**Problems to solve**
a - Quote the passage of the forum thread about the Russian mob story idea that begins at the words "I think you have a great" and stops after "take it seriously.".
b - In the forum thread about the Russian mob story idea, why does Jinxi say research is needed even though the story is fiction?
c - Proceed with the forum thread about the Russian mob story idea, picking up after the last sentence of BabaYaga's post.

I'm not sure on this, but I don't even think Russian gang activity came to the US until the collapse of the Soviet Union (1989).


----------



## BipBopRealGoodNop (Mar 14, 2011)

sorry. i wouldnt watch it.


----------



## Croat32 (Jul 25, 2011)

Haha- A+ for honesty ^


----------



## Jinxi (Jul 26, 2011)

I think you have a great idea here. As you already know, a lot of research does have to go into this, regardless of it being fiction. IMO, there needs to be some sort of truth in the plot in order for people to want to follow it and take it seriously.

I do not have a strong knowledge of the Russian mob from that time, so I cannot assist you with that. As I said though, I think you have a good idea here and I definitely think it something worth pursuing.


----------



## BabaYaga (Jul 26, 2011)

Croat32 said:


> Now I'm only 17-years old.  I wasn't even alive during the 80's...



I'm weeping a little for my obviously advanced years. When I first read the title of your post, I figured your story would be centered on the selfish, money-oriented, cocaine-snorting, post-disco decadence of the 1980's and how 2 regular guys get sucked into a life of greed, money and madness in the Big City.

**Material supplied**

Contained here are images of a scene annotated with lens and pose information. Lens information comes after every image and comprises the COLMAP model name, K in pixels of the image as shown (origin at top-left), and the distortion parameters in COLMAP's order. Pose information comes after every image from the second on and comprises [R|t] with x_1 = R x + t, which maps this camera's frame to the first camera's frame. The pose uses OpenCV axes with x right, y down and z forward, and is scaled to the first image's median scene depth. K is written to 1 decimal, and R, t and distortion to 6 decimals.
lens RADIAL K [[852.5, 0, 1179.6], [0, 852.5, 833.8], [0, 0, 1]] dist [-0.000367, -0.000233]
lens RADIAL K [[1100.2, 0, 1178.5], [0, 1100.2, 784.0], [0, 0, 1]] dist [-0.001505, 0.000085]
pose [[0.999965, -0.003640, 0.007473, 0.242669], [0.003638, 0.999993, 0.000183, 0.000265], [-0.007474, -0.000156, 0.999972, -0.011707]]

...

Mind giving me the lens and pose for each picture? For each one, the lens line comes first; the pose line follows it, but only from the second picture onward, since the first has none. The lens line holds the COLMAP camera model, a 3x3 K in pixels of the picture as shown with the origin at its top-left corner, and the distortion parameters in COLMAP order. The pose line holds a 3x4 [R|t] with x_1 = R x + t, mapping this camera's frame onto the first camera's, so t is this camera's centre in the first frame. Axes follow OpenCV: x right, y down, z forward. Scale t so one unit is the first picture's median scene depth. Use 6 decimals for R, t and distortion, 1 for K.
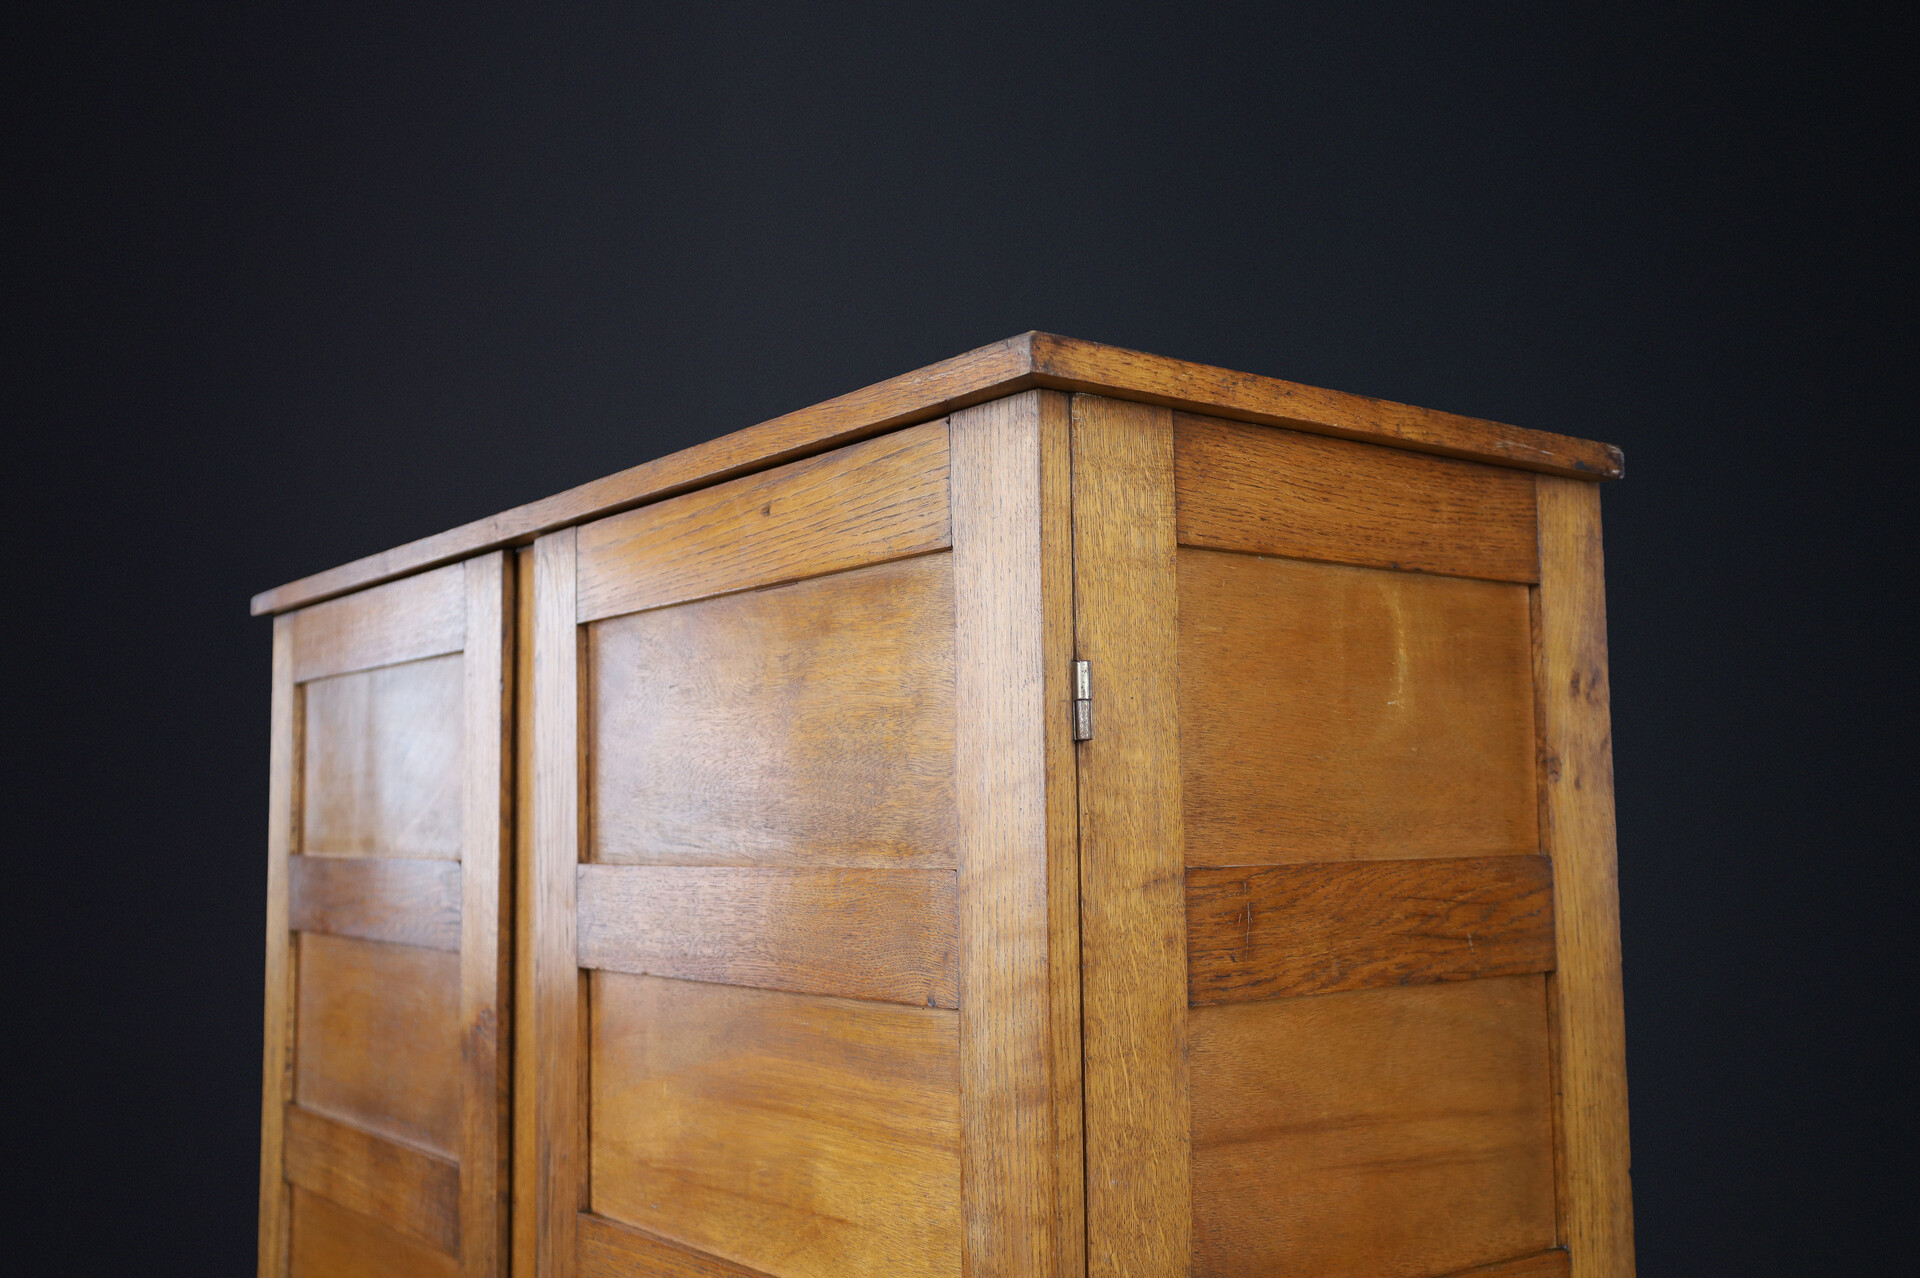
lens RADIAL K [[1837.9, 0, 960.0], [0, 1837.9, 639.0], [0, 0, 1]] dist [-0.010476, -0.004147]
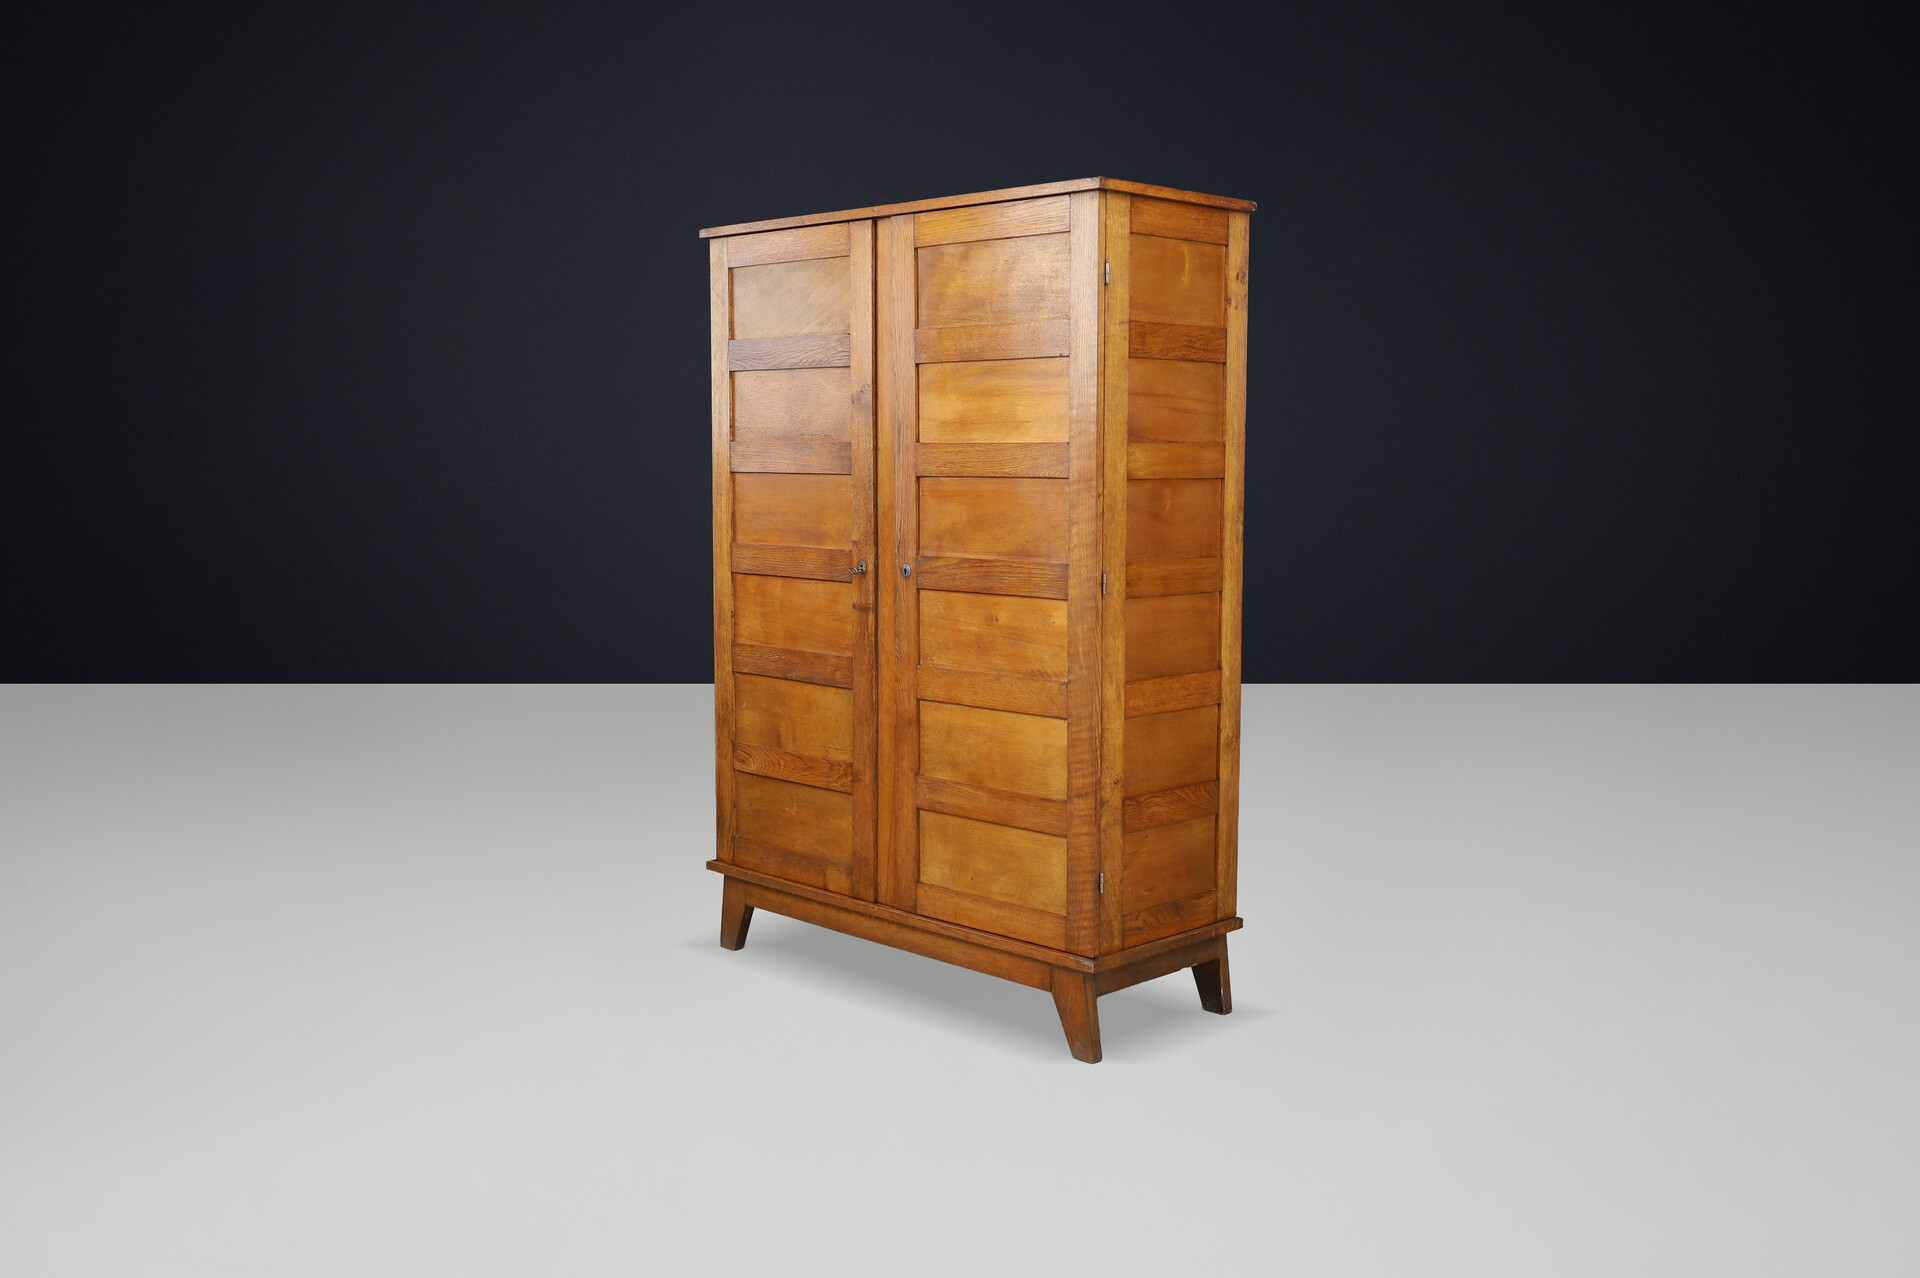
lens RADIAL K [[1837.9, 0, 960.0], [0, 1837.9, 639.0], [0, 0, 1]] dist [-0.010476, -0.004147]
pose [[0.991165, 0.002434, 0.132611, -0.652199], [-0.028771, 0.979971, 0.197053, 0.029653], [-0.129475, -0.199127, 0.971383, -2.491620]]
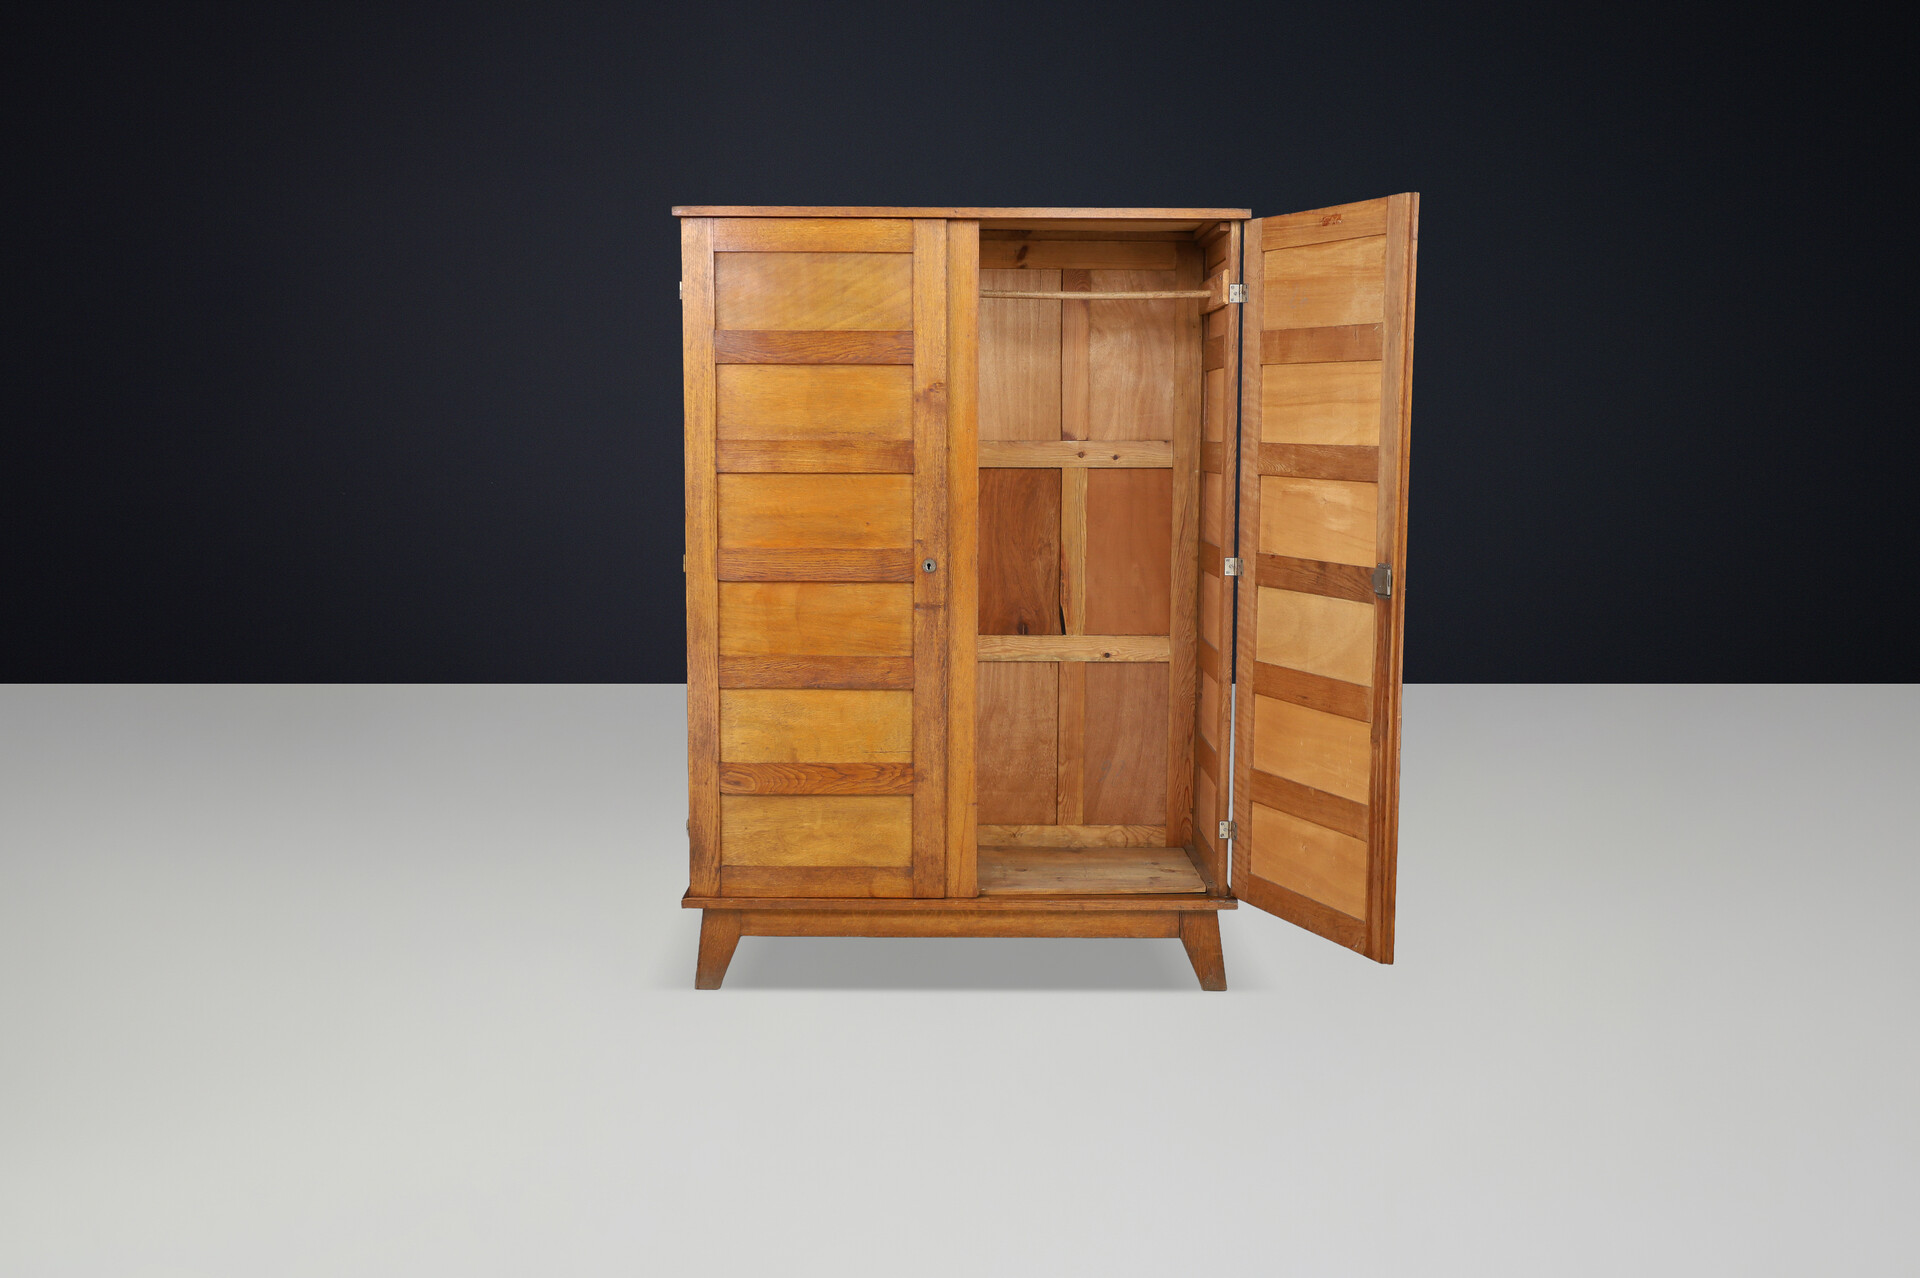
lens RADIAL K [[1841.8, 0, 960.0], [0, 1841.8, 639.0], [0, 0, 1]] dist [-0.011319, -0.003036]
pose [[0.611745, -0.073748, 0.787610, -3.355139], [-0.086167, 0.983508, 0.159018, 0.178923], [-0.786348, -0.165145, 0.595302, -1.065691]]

**Outputs in order**
a -
I think you have a great idea here. As you already know, a lot of research does have to go into this, regardless of it being fiction. IMO, there needs to be some sort of truth in the plot in order for people to want to follow it and take it seriously.

b - Jinxi says the plot needs some sort of truth in it for people to want to follow it and take it seriously.

c -
I would watch a story like this, because I don't think a lot of media portrays what that side of the 80's was like. I don't know anything about the mafia scene in the states, but I agree that it seems like a massive research project.

If it were me writing this, I would try to make it much more localised- focusing on the characters and the people they deal with directly in a strange new city, and especially on the relationship and the conflict between your 2 main characters. That's a story that anyone from anywhere can relate to, even with the sex, drugs and violence you will need to liberally sprinkle over your script to get the HBO stamp of approval


----------



## Croat32 (Nov 10, 2011)

Bump/Update

Hey guys thanks for all of the opinions.  I do still indeed have plans to write this series.  It's been setback for a while because the laptop in which I had all of my information on went down a few months back.  I've done some research and I think I'm going to stick with the Russians being the dominate drug gang.  The fact of the matter is, the story is fiction, and there are drug gangs of various races and groups everywhere.  Once again thank you for all of your help, it's been very beneficial for me.

If any of you have interest in sharing ideas, or reading some of my plots, (or even scripts when the time comes), you can message me on here and we will exchange e-mails.


----------



## dale (Nov 10, 2011)

i don't think i'd watch it, just because i grew up in the 80's and to me, that decade was just to damn soulless
to be interesting. at least the italian mafia had a rigorous code of honor and ethics...or at least it's romanticized
in such a way. a mob series set in the 80's would be like "pulp fiction", only without the dark humor and satire
which made it a great film.
admittedly, i don't know you or really know exactly how'd you'd pull it off, though. you might work it magically
and somehow make the decade more creatively interesting than it actually was.


----------



## Croat32 (Nov 10, 2011)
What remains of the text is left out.